Percent identity plot (Elnitski et al. 2002). a Typha latifolia compared to Hordeum vulgare. Numbers along the x-axis indicate the coordinates for Typha and along the y-axis for Hordeum. INV inversion. b Hordeum vulgare compared to Zea mays. Numbers along the x-axis indicate the coordinates for Hordeum and along the y-axis for Zea

Alignment of the complete plastid genomes indicates that there is a high level of sequence divergence between T. latifolia and the nine grasses (Fig. 2a). Most of the divergent regions (shown in gray or white in Fig. 2a) represent the intron and gene losses, and intergenic regions are the least conserved, containing a few highly divergent regions with large indels (shown in gray or white Fig. 2b). Sequence conservation among the nine grasses is much higher, and again intergenic spacer regions are the most divergent and contain a few large indels (shown in gray or white in Fig. 2b).

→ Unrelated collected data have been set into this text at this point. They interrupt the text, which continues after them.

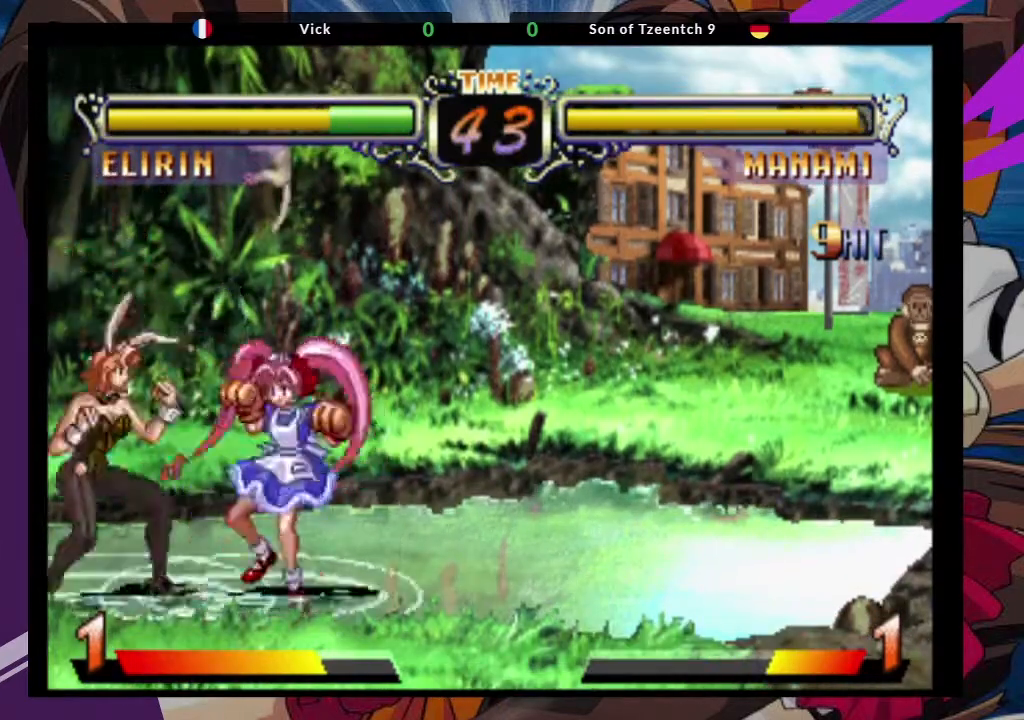
{"dt_ms": 500, "buttons": [], "left_stick": "center", "events": [[17, "SQUARE", "down"], [167, "SQUARE", "up"], [500, "left_stick", "center"]]}
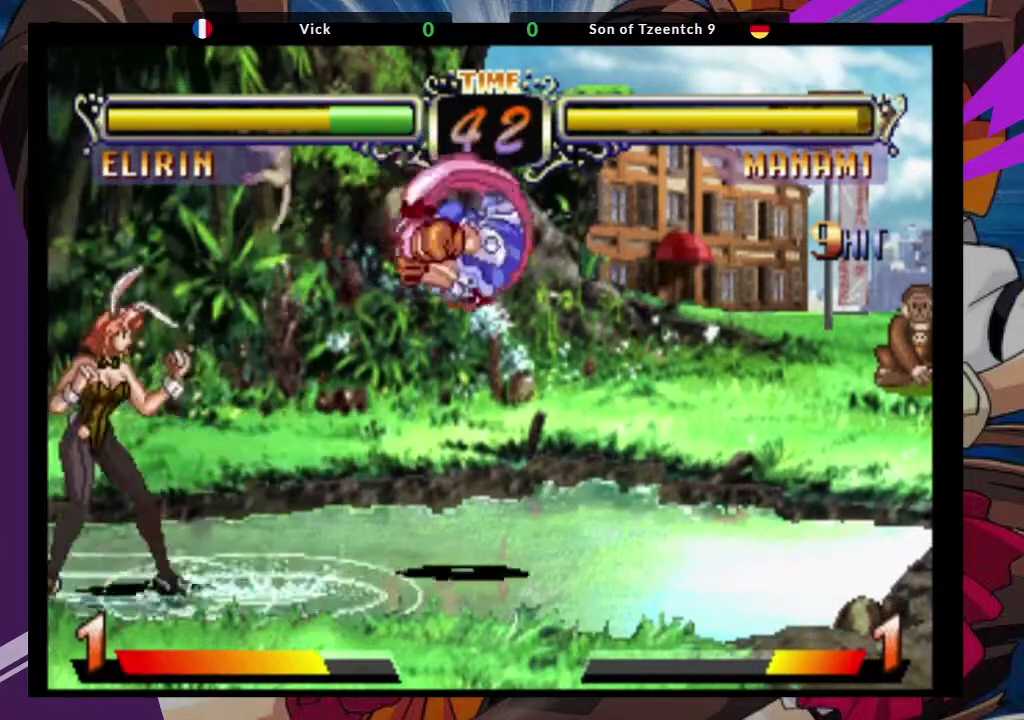
{"dt_ms": 500, "buttons": [], "left_stick": "center", "events": [[100, "left_stick", "up-right"], [167, "CROSS", "down"], [300, "CROSS", "up"], [317, "left_stick", "center"]]}
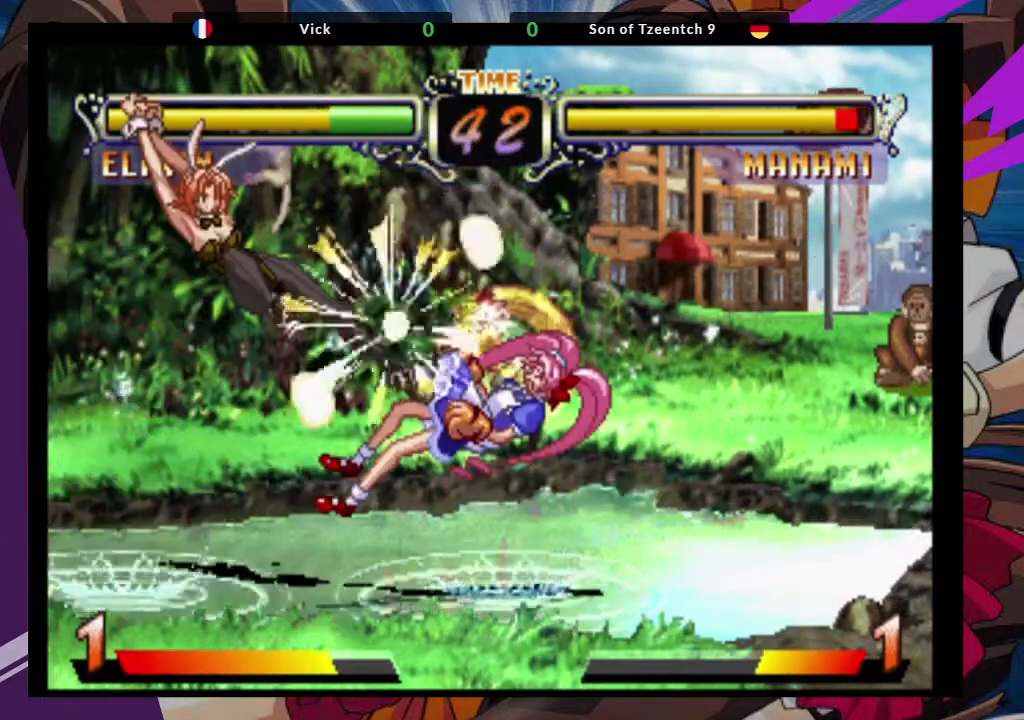
{"dt_ms": 1000, "buttons": [], "left_stick": "center"}
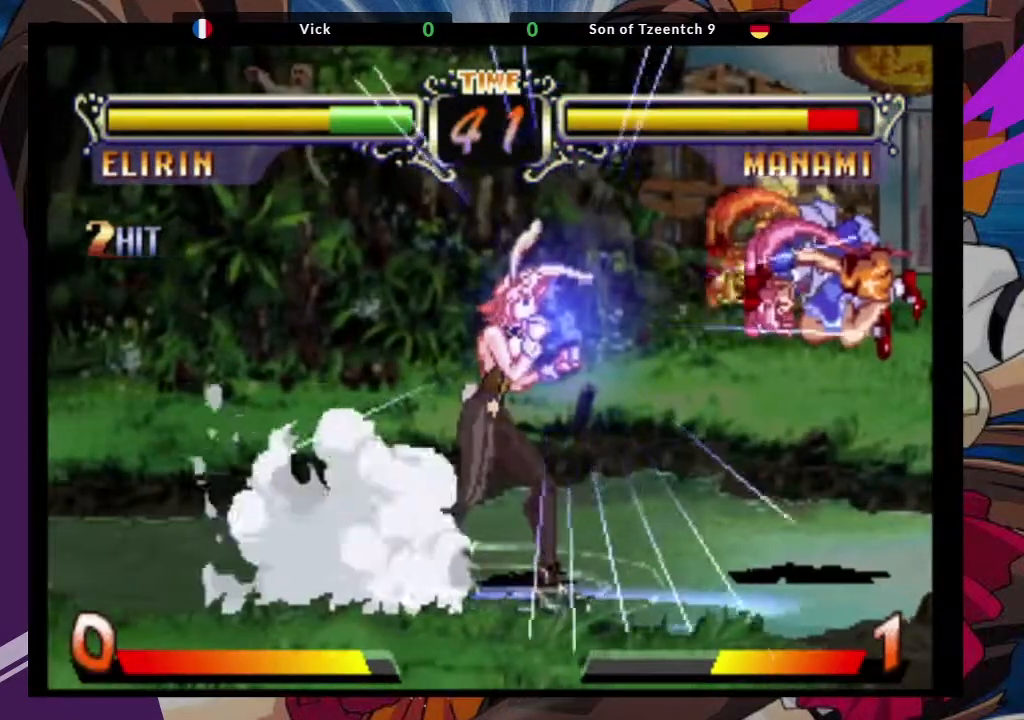
{"dt_ms": 500, "buttons": [], "left_stick": "center", "events": [[150, "SQUARE", "down"], [183, "SQUARE", "up"], [317, "TRIANGLE", "down"], [367, "SQUARE", "down"], [417, "TRIANGLE", "up"], [483, "SQUARE", "up"]]}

The IR in plastid genomes has four boundaries, IRb/LSC, IRb/SSC, IRa/LSC, and IRa/SSC, and there is variation in the extent of duplication of sequences at each of these boundaries in the Poales. All members of the order have expanded the IRb/LSC and IRa/LSC to add both trnH-gug and rps19 to the IR (Fig. 1). However, the extent of IR expansion into the intergenic spacer regions between rps19 to psbA and rps19 to rpl22 varies from 34 to 99 bp among members of the Poales (Fig. 1). At the IR/SSC boundary, the grasses have expanded the IR to duplicate rps15, but expansion beyond rps15 varies within the family. In six of the nine genera, IRa has expanded to duplicate 173–209 bp of ndhH, whereas in the three genera Saccharum, Sorghum, and Zea, IRb has expanded to duplicate 29 bp of ndhF (Fig. 1).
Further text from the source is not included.